La Loire coule dans leurs veines


Muides-sur-Loire

Le pêcheur Sylvain Arnoult a décroché, avec son épouse Julie, un « talent gourmand » à Montlivault jeudi 9 mars lors d’un concours mené par le Crédit Agricole Val de France et le guide du Bottin Gourmand. Ce fut l’occasion pour le couple de faire (re)découvrir un métier souvent méconnu et oublié.

À l’heure où le géant américain du e-commerce Amazon a ouvert son premier magasin automatisé à Seattle, il semble presque désuet de parler du régime du chasseur-cueilleur. Et pourtant, les robots ne remplaceront jamais totalement la main de l’Homme. Sylvain Arnoult peut en attester, les bottes solidement ancrées sur le plancher de son embarcation flottante, les mains dans l’eau de la Loire pour récupérer ses filets tendus la veille, sous l’œil attentif de son épagneul breton. « J’ai appris à faire du bateau avant d’avoir mon permis de conduire ! Ce goût pour la pêche se transmet depuis longtemps dans ma famille, » raconte-t-il. « Mon grand-père, mon père, l’oncle de ma mère, les cousins… J’ai baigné dans ce univers très jeune et ça vaut 1.000 formations. » Le pêcheur professionnel de 36 ans a par conséquent, naturellement, repris à son tour la ligne, après avoir exercé le métier de récupérateur de métaux auparavant. Depuis cinq ans, avec sa compagne Julie âgée de
32 ans, il apprécie ses escapades ligériennes en dépit d’un lever avant le soleil, d‘horaires à rallonge et d’un fleuve parfois capricieux. Le tandem, qui se définit comme artisan conservateur, imprime sa patte, celle d’une pêche durable, respectueuse de l’environnement et des ressources. « Les anciens n’ont pas forcément su faire, alors la nouvelle génération doit donner l’exemple. Sur les 15 kilomètres de Loire que nous exploitons, nous respectons la nature et ses cycles que nous ne maîtrisons pas. Le climat peut en plus favoriser des espèces plus que d’autres. Il y a par exemple beaucoup plus de lamproies qu’il y a 30 ans.  Nous, nous utilisons des mailles de 60 mm pour laisser passer les juvéniles et nous prélevons les poissons à chair blanche qui sont en abondance en Loire moyenne. C’est-à-dire que 80 % de notre activité de pêche est basée sur le mulet et les cyprinidés. Brêmes, barbillons, aspes, chevesnes, carpes, gardons… Également silures, aloses, anguilles et carnassiers selon les saisons, etc. Nous pêchons entre 3,5 et 5 tonnes par an, nous pourrions faire davantage mais pourquoi ? Il faut réfléchir un peu ! Le comportement de certains nuise à toute la profession ; le consommateur a aussi son rôle. C’est une question de bon sens, finalement, tout simplement. Notre credo, c’est la qualité, pas la quantité. »

DONNÉES EXTRAITES:
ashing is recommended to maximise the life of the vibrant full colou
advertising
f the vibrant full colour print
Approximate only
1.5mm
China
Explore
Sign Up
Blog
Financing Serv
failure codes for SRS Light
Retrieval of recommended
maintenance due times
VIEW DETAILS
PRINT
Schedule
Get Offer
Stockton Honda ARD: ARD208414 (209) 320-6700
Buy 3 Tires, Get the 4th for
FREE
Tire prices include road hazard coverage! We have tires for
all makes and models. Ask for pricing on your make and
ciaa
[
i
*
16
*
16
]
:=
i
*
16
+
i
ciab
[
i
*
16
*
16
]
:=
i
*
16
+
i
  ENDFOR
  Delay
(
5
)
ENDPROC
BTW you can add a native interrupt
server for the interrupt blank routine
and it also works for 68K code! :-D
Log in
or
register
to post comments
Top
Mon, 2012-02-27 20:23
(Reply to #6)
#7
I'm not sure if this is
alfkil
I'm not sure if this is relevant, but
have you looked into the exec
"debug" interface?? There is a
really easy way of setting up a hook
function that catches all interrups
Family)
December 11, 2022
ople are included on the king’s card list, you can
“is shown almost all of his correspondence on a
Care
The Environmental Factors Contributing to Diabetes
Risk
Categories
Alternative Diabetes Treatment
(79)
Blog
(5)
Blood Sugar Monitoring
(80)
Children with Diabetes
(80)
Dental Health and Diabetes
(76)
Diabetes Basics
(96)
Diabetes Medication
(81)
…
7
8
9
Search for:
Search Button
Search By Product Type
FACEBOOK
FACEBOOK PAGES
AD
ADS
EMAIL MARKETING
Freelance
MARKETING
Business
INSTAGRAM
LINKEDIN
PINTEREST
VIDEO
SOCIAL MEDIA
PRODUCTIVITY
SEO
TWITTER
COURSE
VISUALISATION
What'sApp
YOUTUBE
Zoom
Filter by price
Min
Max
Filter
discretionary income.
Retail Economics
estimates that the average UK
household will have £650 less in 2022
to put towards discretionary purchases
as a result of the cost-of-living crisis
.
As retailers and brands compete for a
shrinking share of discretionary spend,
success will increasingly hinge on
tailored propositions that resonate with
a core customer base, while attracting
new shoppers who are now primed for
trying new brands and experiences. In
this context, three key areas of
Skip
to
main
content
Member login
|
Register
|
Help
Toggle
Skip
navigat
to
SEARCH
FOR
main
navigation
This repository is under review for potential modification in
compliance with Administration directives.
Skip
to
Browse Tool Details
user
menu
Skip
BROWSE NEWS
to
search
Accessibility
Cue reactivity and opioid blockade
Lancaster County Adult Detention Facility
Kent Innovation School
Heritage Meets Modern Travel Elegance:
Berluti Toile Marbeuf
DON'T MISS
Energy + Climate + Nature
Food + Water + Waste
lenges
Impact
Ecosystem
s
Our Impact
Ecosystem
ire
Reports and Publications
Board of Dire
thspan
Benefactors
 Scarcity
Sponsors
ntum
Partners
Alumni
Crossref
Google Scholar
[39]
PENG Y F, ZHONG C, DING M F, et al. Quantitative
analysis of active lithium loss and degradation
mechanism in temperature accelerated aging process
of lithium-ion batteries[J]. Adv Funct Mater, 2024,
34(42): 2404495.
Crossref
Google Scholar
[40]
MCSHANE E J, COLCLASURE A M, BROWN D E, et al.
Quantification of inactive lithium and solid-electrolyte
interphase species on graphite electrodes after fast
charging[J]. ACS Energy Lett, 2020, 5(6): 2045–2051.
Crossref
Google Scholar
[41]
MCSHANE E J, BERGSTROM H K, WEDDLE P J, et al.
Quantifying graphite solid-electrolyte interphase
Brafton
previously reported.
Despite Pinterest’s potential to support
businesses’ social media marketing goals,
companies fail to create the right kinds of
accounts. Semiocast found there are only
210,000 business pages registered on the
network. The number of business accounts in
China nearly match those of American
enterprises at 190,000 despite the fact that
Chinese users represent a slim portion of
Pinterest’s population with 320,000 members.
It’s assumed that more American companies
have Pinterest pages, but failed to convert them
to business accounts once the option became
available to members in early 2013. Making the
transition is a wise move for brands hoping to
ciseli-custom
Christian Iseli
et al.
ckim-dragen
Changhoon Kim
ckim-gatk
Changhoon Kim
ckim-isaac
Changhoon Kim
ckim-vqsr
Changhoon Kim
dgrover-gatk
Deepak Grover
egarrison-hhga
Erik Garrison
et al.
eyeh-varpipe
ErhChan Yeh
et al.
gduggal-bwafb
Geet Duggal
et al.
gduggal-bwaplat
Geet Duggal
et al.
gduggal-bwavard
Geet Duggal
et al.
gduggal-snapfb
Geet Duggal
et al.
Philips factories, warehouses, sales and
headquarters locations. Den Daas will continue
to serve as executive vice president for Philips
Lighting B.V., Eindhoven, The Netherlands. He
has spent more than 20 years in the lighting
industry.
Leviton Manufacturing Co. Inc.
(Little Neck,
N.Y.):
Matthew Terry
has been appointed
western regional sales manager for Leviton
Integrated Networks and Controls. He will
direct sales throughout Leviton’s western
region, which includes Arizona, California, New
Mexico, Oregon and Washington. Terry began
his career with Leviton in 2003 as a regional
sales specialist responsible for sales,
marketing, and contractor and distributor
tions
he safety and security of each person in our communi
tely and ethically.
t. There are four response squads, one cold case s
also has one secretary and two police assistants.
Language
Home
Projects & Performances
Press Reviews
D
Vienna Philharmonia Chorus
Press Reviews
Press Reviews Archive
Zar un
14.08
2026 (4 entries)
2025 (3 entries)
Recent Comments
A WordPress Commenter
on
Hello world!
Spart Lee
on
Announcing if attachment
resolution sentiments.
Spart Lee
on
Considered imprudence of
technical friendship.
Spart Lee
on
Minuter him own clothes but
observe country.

CONSIGNE:
Résumez, s'il vous plaît, en deux phrases l'extrait consacré au pêcheur Sylvain Arnoult.

RÉSULTAT DE L'EXERCICE:
Sylvain Arnoult, pêcheur professionnel de 36 ans, a décroché avec son épouse Julie un « talent gourmand » à Montlivault le jeudi 9 mars, lors d'un concours mené par le Crédit Agricole Val de France et le guide du Bottin Gourmand. Depuis cinq ans, le couple pratique une pêche durable sur 15 kilomètres de Loire, avec des mailles de 60 mm qui laissent passer les juvéniles et entre 3,5 et 5 tonnes de poissons par an, selon un credo qui privilégie la qualité plutôt que la quantité.